Фрагмент страницы
И под кнутом воспоминанья

Я вижу призраки охот.

Лиловых грез несутся своры…и т. д.

На этот опус критик пишет: «Желал бы, чтобы авторы подобных творений в будущем писали не «под кнутом воспоминанья», а под «воспоминанием кнута».

– Ну, характеристики образов вы сами прочитаете в учебнике, – обычно говорил Павел Михайлович. Он совершенно не заботился о дисциплине в классе: в этом не было никакой необходимости.

В старой «Ниве» я прочитал исследование одного учителя. Он доказал, что бесконечные анализы «образов», начисто могут убить любовь даже к таким первоисточникам, как Пушкин. И многие приходят к пониманию Пушкина спустя долгие годы, преодолевая отвращение от привитых в школе штампов. Наш ПМ сохранил у нас горячую любовь к самим авторам.

Исходные материалы
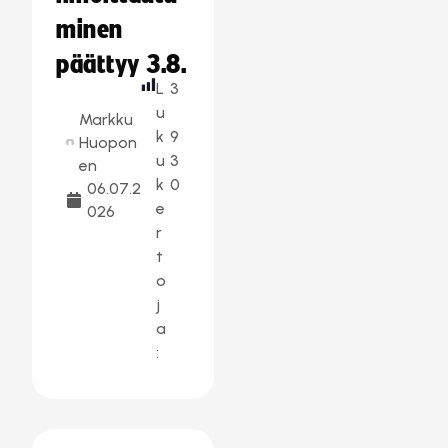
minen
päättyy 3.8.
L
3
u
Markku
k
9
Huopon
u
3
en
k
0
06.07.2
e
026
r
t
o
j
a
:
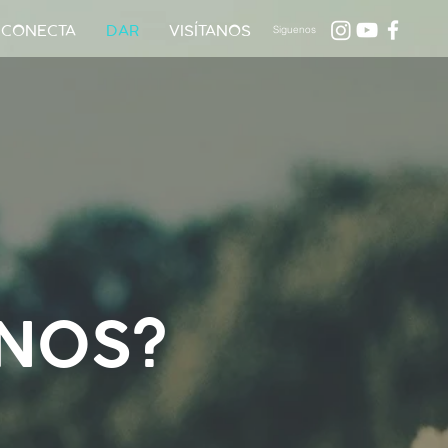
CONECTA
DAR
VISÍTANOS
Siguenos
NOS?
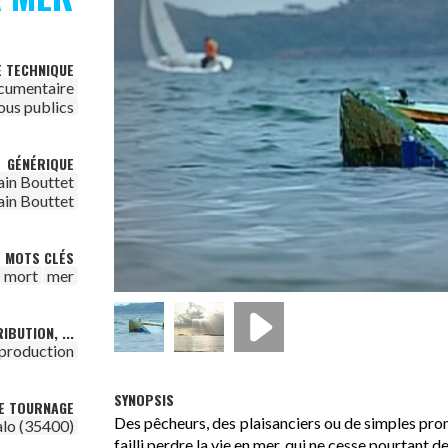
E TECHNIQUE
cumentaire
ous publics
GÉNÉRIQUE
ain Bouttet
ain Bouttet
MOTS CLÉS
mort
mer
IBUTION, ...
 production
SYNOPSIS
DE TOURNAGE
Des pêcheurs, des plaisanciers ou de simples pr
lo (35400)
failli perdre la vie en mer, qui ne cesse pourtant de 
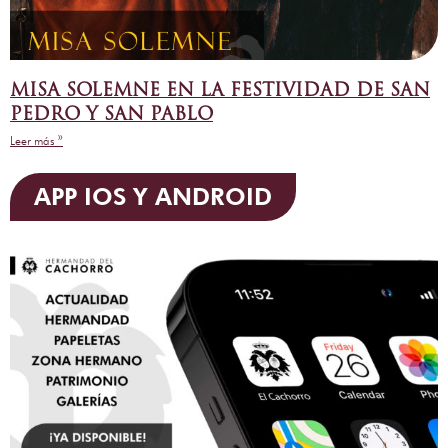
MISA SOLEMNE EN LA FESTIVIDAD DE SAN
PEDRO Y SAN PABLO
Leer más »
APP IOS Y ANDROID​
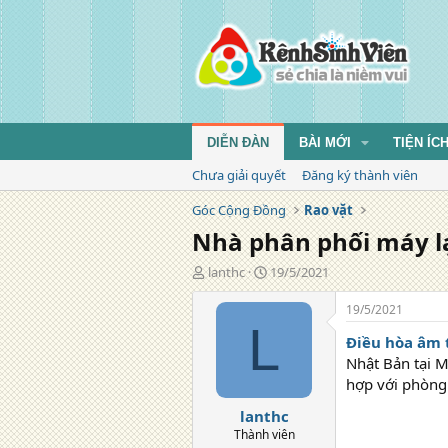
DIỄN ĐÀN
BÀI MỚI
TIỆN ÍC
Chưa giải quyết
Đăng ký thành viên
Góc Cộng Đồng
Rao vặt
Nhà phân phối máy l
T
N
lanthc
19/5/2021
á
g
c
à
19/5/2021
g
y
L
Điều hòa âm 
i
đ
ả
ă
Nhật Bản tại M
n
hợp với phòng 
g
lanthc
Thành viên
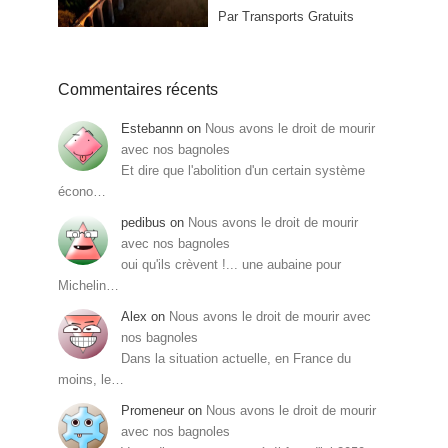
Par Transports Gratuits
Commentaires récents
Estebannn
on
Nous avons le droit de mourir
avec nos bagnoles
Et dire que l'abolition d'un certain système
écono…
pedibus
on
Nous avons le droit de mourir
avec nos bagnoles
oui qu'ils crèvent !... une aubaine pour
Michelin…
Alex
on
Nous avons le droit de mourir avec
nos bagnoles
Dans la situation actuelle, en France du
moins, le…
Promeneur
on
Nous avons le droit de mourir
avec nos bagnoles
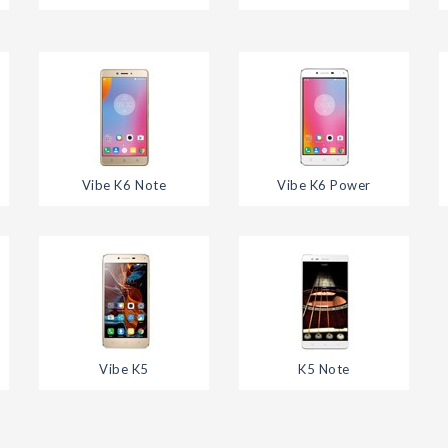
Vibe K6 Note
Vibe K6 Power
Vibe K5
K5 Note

...

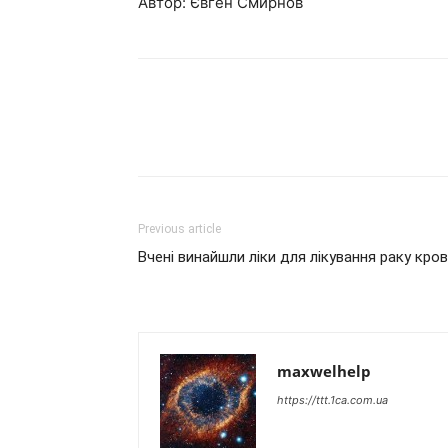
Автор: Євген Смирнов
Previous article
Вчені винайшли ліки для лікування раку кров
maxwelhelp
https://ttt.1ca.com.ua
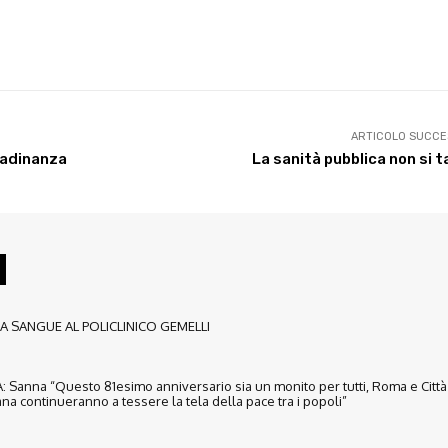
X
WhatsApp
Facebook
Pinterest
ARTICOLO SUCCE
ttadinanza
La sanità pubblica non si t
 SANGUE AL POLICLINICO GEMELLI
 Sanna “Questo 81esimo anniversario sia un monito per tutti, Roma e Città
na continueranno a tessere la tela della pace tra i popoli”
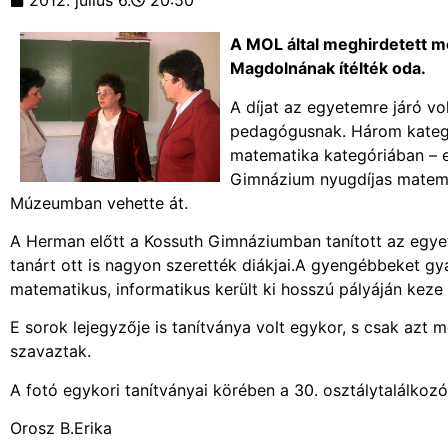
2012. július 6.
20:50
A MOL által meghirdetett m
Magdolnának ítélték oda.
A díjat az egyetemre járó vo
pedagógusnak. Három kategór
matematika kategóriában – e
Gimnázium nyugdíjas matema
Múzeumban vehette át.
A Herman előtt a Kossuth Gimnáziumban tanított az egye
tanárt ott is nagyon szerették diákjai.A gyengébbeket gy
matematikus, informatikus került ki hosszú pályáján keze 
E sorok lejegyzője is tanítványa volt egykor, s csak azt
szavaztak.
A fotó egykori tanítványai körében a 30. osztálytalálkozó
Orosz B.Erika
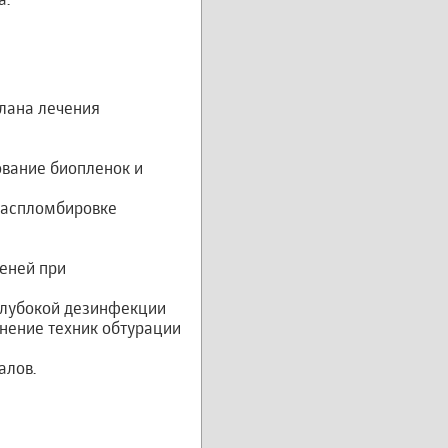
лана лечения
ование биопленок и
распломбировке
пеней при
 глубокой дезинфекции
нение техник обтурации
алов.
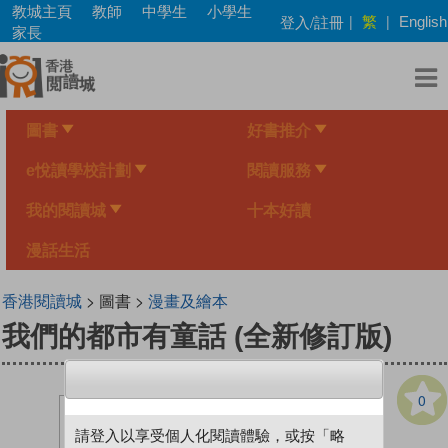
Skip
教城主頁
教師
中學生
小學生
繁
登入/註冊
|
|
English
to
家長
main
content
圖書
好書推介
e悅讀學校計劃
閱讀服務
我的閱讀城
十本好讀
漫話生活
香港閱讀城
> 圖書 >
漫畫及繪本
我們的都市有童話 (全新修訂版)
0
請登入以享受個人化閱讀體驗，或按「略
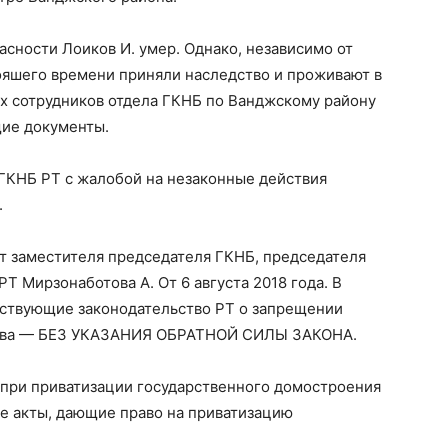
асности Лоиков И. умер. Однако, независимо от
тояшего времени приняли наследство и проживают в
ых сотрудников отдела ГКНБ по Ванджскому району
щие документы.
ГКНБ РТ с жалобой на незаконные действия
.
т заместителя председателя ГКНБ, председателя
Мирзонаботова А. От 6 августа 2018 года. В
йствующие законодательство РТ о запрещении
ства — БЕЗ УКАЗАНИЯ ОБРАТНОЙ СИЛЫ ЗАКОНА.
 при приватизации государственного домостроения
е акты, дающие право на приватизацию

Задание 1
Что, по словам учителя из статьи в «Ниве», упомянутого во фрагменте страницы, могут убить бесконечные анализы «образов»?
Задание 2
Выпишите из фрагмента страницы текст от слов «На этот опус» до слов «было никакой необходимости.».

Место для ответа 1
Любовь даже к таким первоисточникам, как Пушкин.

Место для ответа 2
На этот опус критик пишет: «Желал бы, чтобы авторы подобных творений в будущем писали не «под кнутом воспоминанья», а под «воспоминанием кнута».

– Ну, характеристики образов вы сами прочитаете в учебнике, – обычно говорил Павел Михайлович. Он совершенно не заботился о дисциплине в классе: в этом не было никакой необходимости.